[Fragmento del texto]:
++++++

El drama se opera, por supuesto, en la región medianera, que es
la de las almas. A ellas corresponde nutrirse del espíritu, para
espiritualizar con él la tierra y conservar y acrecentar el
tesoro espiritual, para que las nuevas generaciones se alimenten
con él. Ellas son las que han de conservar izada la bandera. El
espíritu no puede morir, pero la patria, sí, por abandonarlo o
traicionarlo o cambiar sus valores por desvalores que envenenen
las almas. También en este plano del espíritu ser es
defenderse. Ser es defender la Hispanidad de nuestras almas. La
Hispanidad, como toda patria, es una permanente posibilidad. Así
como sobre el individuo se alza la guadaña de la muerte, como
una fatalidad inevitable, la patria, en cambio, como la rueda de
la Fortuna, es permanente posibilidad. Puede morir, puede ser
inmortal, por lo menos mientras no venga el fin del mundo: todo
depende de nosotros, que, a nuestra vez, no realizaremos nuestros
destinos personales como abandonemos el que nos señala, como
corriente histórica que apunta al porvenir, la tradición de
nuestra patria.
Pero son pocos los españoles e hispanoamericanos que nos damos
cuenta de que vivimos espiritualmente de la Historia. Cuando era
yo joven, en el atropello del 98, que fue nuestro
"Sturm-und-Drang", llamé a Menéndez y Pelayo
"triste coleccionador de naderías muertas" porque, en
mi ignorancia, no me daba cuenta de la supervivencia de lo
histórico. Pocos años después me horroricé, todavía me
estremezco al recordarlo, cuando en un discurso de la Biblioteca
Nacional, exclamó don Marcelino, con voz tonante y retadora:
"Entre los muertos vivo". Me pareció oír decirle que
vivía entre cadáveres, y aunque recuerdo, y todavía me parece
estar oyendo sus palabras precisas: "Entre los muertos
vivo", yo sentí como si proclamase que se estaba muriendo
entre los fallecidos. La idea de que se pudiera vivir entre los
muertos y la de que sólo entre ellos pueda vivirse con plenitud
la vida del espíritu, me eran entonces completamente extrañas y
hasta repugnantes y supongo que lo seguirán siendo a inmenso
número de compatriotas educados. Pero recientemente recibía la
Academia Francesa a M. Abel Bonnard, sucesor de M. Le Goffic, y
en su discurso de contestación recordaba Monseñor Baudrillart
que el último libro de Le Goffic: "Broceliande",
termina con un capítulo que se titula "Espíritu, ¿estás
ahí?"
"Cae la noche o más bien, sube, y los pensamientos con
ella. El bosque no es ya más que una masa coagulada y negra: en
el centro de la cabaña hay dos espejos que se devuelven todavía
reflejos de luz; un pedazo de cielo, un estanque. Es la hora de
las apariciones: "Espíritu que espero, cualquiera que sea
el mensaje que me traigas, ¿estás ahí?" El espíritu
aparece: es el encantador Merlin, que, como el Proteo de la
fábula, ha recibido el doble don de profetizar y de cambiar de
forma. Y he aquí que sucesivamente reviste la de todos los
personajes, humildes o grandes, que han encarnado y traducido al
exterior el alma de Bretaña. Espíritu, ¿estás ahí? La
cuestión sube a nuestros labios, con la noche de nuestras vidas,
mientras miramos Francia, tal como ahora se deshace y se rehace.

++++++

[Extracto de datos]:
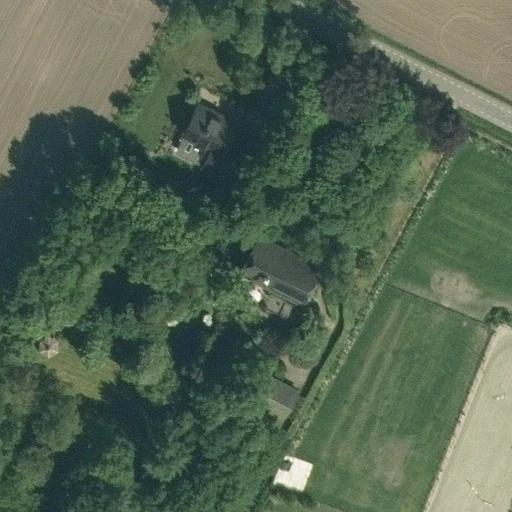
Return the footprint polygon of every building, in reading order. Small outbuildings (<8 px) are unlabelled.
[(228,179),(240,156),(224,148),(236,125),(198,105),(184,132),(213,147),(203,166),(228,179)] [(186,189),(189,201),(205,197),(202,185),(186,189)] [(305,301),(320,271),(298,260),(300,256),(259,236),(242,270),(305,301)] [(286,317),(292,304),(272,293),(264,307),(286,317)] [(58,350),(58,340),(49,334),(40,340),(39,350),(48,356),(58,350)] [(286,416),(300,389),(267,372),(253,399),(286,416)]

++++++

[Tareas por realizar]:
1. Enumere todas las personas y figuras legendarias que el fragmento sobre la Hispanidad menciona por su nombre.
2. Reescriba de forma más breve el párrafo del fragmento sobre la Hispanidad que comienza con «El drama se opera», conservando sus ideas principales.
3. Indique si cada afirmación concuerda con el fragmento sobre la Hispanidad: (a) en su juventud, el autor llamó a Menéndez y Pelayo «triste coleccionador de naderías muertas»; (b) la patria, al igual que el individuo, tiene la muerte como fatalidad inevitable; (c) el último libro de Le Goffic termina con un capítulo titulado «Espíritu, ¿estás ahí?».

[Respuestas por tarea]:
1.
- Menéndez y Pelayo (don Marcelino)
- M. Abel Bonnard
- M. Le Goffic
- Monseñor Baudrillart
- Merlin
- Proteo

2. El drama ocurre en la región de las almas, que deben nutrirse del espíritu para espiritualizar la tierra y conservar y acrecentar el tesoro espiritual para las nuevas generaciones. El espíritu no puede morir, pero la patria sí, si se lo abandona, se lo traiciona o se cambian sus valores por desvalores. Ser es defender la Hispanidad de nuestras almas. A diferencia del individuo, condenado a la muerte, la Hispanidad, como toda patria, es una permanente posibilidad: puede morir o ser inmortal, y eso depende de nosotros. Además, no realizaremos nuestros destinos personales si abandonamos el que nos señala la tradición de nuestra patria.

3.
(a) Sí: «llamé a Menéndez y Pelayo "triste coleccionador de naderías muertas"».
(b) No: «la patria, en cambio, como la rueda de la Fortuna, es permanente posibilidad».
(c) Sí: «el último libro de Le Goffic: "Broceliande", termina con un capítulo que se titula "Espíritu, ¿estás ahí?"».